The medieval cathedrals were an apex of baroque complexity: stone lace, flying buttresses, iconographic programs that took a lifetime to read, and after them came the Cistercians, who built in stripped white stone, who banned ornament, who said that the elaboration of the world was a veil over the face of God and that to see clearly you had to remove it, and were the Cistercians less sophisticated than the cathedral builders, because they had all the same engineering and chose not to use it, because the restraint was the achievement, and there is a passage (quoted by too many start-up founders) in the Tao Te Ching that says “in the pursuit of learning, every day something is acquired; in the pursuit of Tao, every day something is dropped,” and the cycle this binary describes is the passage between those two sentences, most of your life being the first one, acquiring, adding, complicating, making things more baroque and more nuanced and more complete, and this is real and it is good and the people who skip it are not wise, they are merely empty, but then there is a moment where the acquisition inverts, where the adding becomes a weight rather than a wealth, and the drop is not a loss but a liberation, and the thing you are left with is not less than what you had, it is what you had minus everything that was never yours to begin with, the master calligrapher who paints a single circle, the architect who after a career of glass and steel designs a room with one window, the poet who at the end of the long career of metaphor and allusion writes a sentence so plain it breaks your heart, because purity earned is not the same as purity inherited, and the distance between them is the entire human project of learning and unlearning and learning again, the six-year-old who says “be nice to people” and the eighty-year-old who says “be nice to people” saying the same words across a canyon that contains everything that ever happened to them, and the words mean completely different things, and also they mean exactly the same thing, and you will spend your whole life crossing that canyon and when you arrive you will find you are holding what you left with.

That is the cycle.

Military operation names: WWII used functional codes (Overlord, Torch). By the 90s they were branding: Desert Storm, Enduring Freedom. In 2026, the U.S. named its Iran campaign “Operation Epic Fury.” Is that a protein supplement?

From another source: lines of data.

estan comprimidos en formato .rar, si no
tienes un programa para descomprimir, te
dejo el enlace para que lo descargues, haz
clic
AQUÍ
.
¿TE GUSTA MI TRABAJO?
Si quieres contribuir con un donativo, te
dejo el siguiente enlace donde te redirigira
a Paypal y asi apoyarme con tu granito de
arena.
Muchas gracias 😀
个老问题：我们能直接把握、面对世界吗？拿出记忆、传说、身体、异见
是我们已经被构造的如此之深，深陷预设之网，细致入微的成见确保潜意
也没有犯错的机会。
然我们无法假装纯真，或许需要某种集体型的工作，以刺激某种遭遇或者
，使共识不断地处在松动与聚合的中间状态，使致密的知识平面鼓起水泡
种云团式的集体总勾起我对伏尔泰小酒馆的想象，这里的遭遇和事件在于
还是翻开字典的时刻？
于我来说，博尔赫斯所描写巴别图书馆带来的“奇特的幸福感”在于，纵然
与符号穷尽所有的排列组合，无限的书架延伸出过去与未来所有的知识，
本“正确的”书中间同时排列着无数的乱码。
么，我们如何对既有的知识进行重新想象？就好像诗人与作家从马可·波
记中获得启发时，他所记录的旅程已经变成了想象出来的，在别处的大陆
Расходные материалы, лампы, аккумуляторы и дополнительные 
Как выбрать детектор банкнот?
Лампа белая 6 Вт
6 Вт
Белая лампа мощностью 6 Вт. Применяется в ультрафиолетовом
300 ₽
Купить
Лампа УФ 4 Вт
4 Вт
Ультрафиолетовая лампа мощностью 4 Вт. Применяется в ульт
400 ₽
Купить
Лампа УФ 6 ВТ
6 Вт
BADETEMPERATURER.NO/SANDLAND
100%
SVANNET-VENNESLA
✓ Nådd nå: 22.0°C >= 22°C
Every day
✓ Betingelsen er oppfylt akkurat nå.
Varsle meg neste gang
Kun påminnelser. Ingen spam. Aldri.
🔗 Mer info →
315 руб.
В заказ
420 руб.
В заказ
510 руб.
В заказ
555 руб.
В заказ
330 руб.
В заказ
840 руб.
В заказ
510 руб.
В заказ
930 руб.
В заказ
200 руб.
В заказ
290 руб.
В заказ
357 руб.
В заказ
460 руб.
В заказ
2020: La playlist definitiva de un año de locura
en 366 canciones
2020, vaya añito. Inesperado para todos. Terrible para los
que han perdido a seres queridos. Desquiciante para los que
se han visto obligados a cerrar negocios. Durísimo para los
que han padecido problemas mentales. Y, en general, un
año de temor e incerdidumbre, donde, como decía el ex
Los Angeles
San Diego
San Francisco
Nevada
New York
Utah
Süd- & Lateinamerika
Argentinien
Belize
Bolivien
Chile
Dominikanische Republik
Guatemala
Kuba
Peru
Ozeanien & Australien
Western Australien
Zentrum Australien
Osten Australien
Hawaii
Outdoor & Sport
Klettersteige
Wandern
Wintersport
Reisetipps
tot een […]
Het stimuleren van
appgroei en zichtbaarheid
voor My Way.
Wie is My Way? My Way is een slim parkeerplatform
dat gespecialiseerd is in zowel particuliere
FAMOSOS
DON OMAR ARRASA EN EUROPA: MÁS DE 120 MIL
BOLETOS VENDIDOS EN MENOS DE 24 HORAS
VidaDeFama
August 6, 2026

Music: Punk rock was a deliberate reset after prog rock’s baroque complexity. Three chords, two minutes, done. It carried forward everything that mattered (energy, attitude, emotional honesty) while stripping away everything that had become decorative. And then punk itself got baroque (post-punk, art-punk, the seven-minute Fugazi album closer) and someone had to invent the Ramones all over again.

Information architecture: A new system begins clean and elegant, someone sitting down with a blank editor to design something that does exactly what it needs to do, no more, no less. Then a bug is found and gets patched. Then a feature is requested and bolted on. Then another feature, and another, and each one is individually reasonable, but the codebase is now full of special cases and dependencies and workarounds layered on top of workarounds. The documentation (if it exists) describes a system that no longer resembles the one actually running. Every developer who touches it is afraid to change anything because nobody fully understands what will break. Eventually someone decides it would be faster to rewrite the entire thing from scratch than to add one more patch. And the rewrite is beautiful, and fast, and maintainable, and it does exactly what it needs to do. For about six months, until someone finds a bug.